The ring shrinks. Hill missed. JR Smith, though, grabbed the rebound and had a chance to go straight back up and make what would have been the winning shot from no more than three feet out.

Instead, Smith inexplicably dribbled away from the basket as though running the clock down while James frantically pointed at the goal. The game went to overtime, the Warriors won comfortably and the night finished with Curry and Thompson trash-talking with James in a gloating display.

It was hard not to imagine that the Cavaliers’ best chance of winning the series had disappeared right then. In the best of seven series, four games will be played in Oakland, three in Cleveland. As well as winning all their home games, the Cavaliers will have to steal one in Golden State. That may have been the one.

The look of near-resignation on James’s face after Smith’s blunder said it all. He had manifestly put his team on his back and all but dragged them to an improbable win. And still they found a way to mess it up.

The backdrop to all of this is where LeBron James will play next season. The Warriors are to NBA basketball what Real Madrid are to European football. In acquiring Durant last year, they have tipped the scales in a way which is not just unfair but almost obscene; the playground jokers turned bullies.

James, as a free agent, could theoretically go anywhere but his likely choices would appear to be a move to revive the blue-chip Los Angeles Lakers team or to join up with James Harden, Chris Paul at the Houston Rockets and create another ‘super team’ capable of challenging the Warriors.

His third choice is to stay put. It’s impossible to exaggerate what James means to Cleveland. His return to the city and the Cavaliers, ahead of the 2014 season, instantly transformed the worth of the club from $500 million to $1 billion.

Rust belt

Cleveland is one of the many cities across the American interior left bewildered by the decline of the 20th century industries and certainties that facilitated its growth.

James himself was raised in Akron, a fading town in the rust belt. His mum worked around the clock which meant he was accountable for himself. He would recall that in 4th grade he skipped 82 days of school.
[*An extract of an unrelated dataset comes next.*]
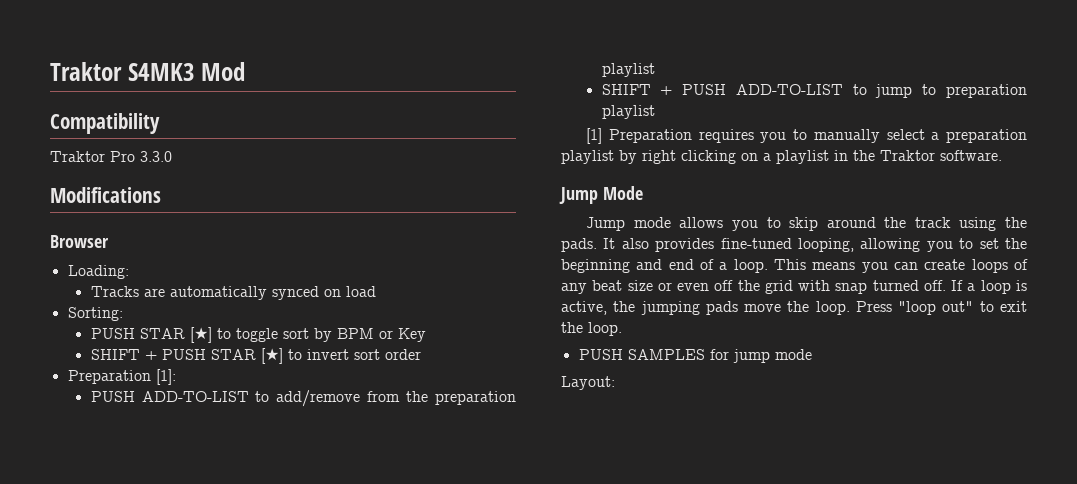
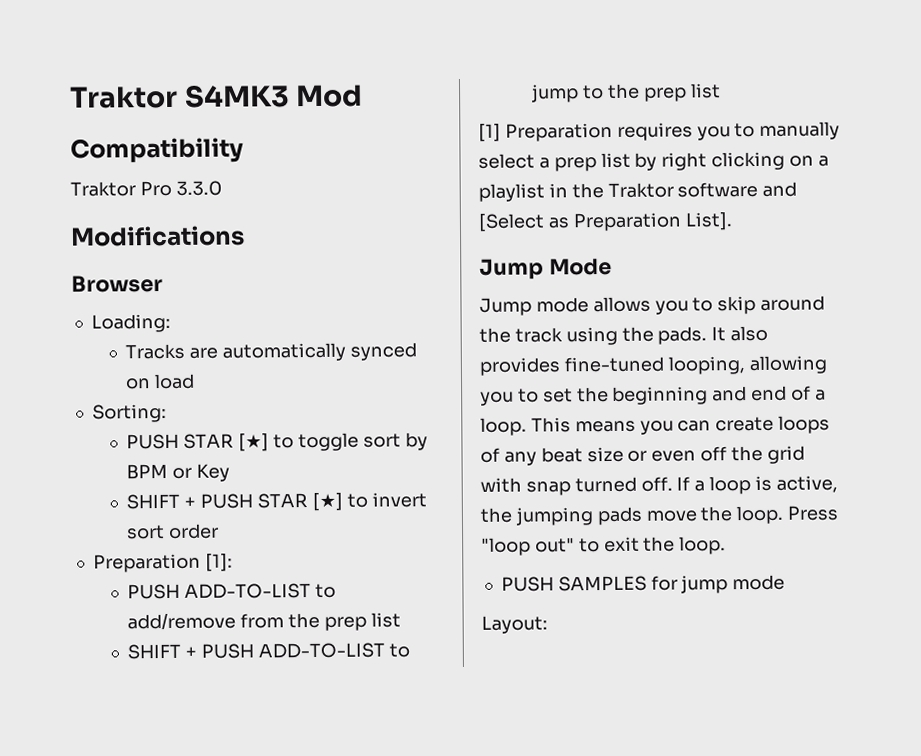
[434,391,516,405] [601,63,655,77] preparation playlist -> [323,612,401,631] prep list
[945,84,1027,98] [601,105,655,119] preparation playlist -> [608,83,721,102] the prep list
[946,129,1027,143] [561,150,614,164] preparation playlist -> [553,152,631,172] prep list
[940,150,1002,161] software. -> [677,181,798,198] [478,212,732,232] software and [Select as Preparation List].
“I didn’t have to be home when the streetlights came on” he would remember. “I’d go into the house at two o’clock in the morning. I was nine years old. But sport saved my damn life.”
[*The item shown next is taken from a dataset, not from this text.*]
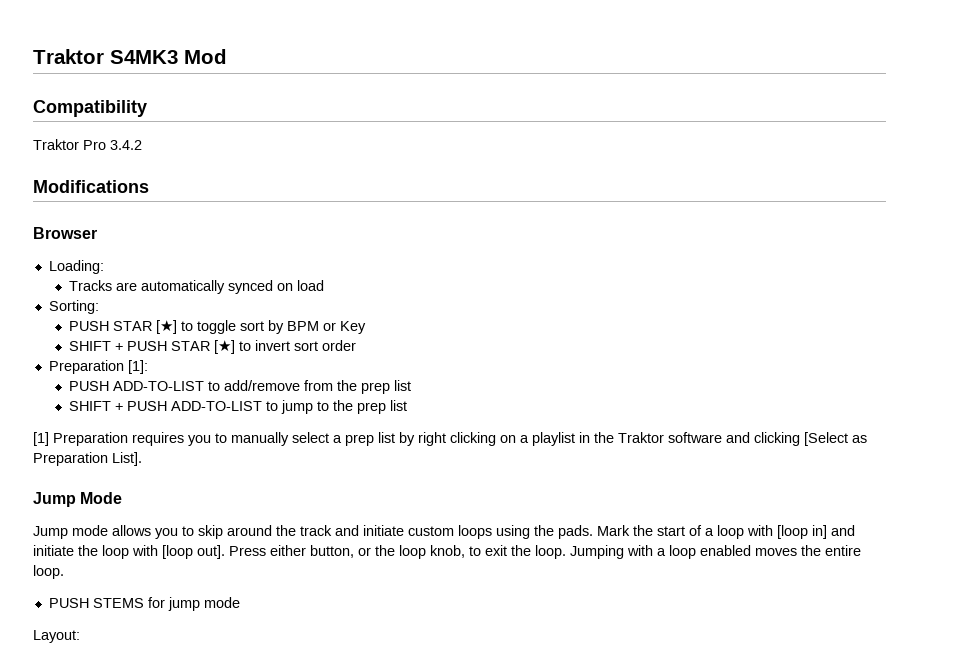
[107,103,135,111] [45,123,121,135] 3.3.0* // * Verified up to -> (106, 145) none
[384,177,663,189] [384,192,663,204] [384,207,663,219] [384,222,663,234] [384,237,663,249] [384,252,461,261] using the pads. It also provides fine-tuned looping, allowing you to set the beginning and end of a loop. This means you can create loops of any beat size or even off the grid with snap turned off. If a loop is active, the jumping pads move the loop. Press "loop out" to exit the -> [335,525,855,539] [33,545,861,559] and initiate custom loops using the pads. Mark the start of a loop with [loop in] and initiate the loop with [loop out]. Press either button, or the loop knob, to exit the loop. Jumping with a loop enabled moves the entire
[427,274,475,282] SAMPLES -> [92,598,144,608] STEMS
After he won his first NBA title in 2012 with the Miami Heat, he stood on the podium and said with unmistakable defensiveness: “I’m from the inner-city. I ain’t even supposed to be here.”

By then, he was used to being routinely savaged as a choker who had failed to deliver a title after spending seven years there. His return to the caveliers and the city resembled a scene from the mass prayer gatherings in the Bible Belt. The King had returned. The people were euphoric. James was the exception to the Tomas Wolfe observation that you can’t go home again.

Now, James has matured into a significant black-American voice in social and political life: outspoken, fearless, principled, a conscientious objector to the grotesqueness of the Trump presidency.

And in 2016, Cleveland won its first major sports title since 1948. He delivered. That may not happen again this summer. But James is more important to Cleveland than any city mayor or state governor. He is a force of inspiration and he matters in a way that is incalculable.

It’s his city; they are his people. For better or worse, it is his legacy and the hope must be that he doesn’t settle for the easier path to future titles or the allure of L.A. Forgotten, struggling Cleveland is the backdrop to James’ magnificence – and the best move of his basketball life would be to stay local.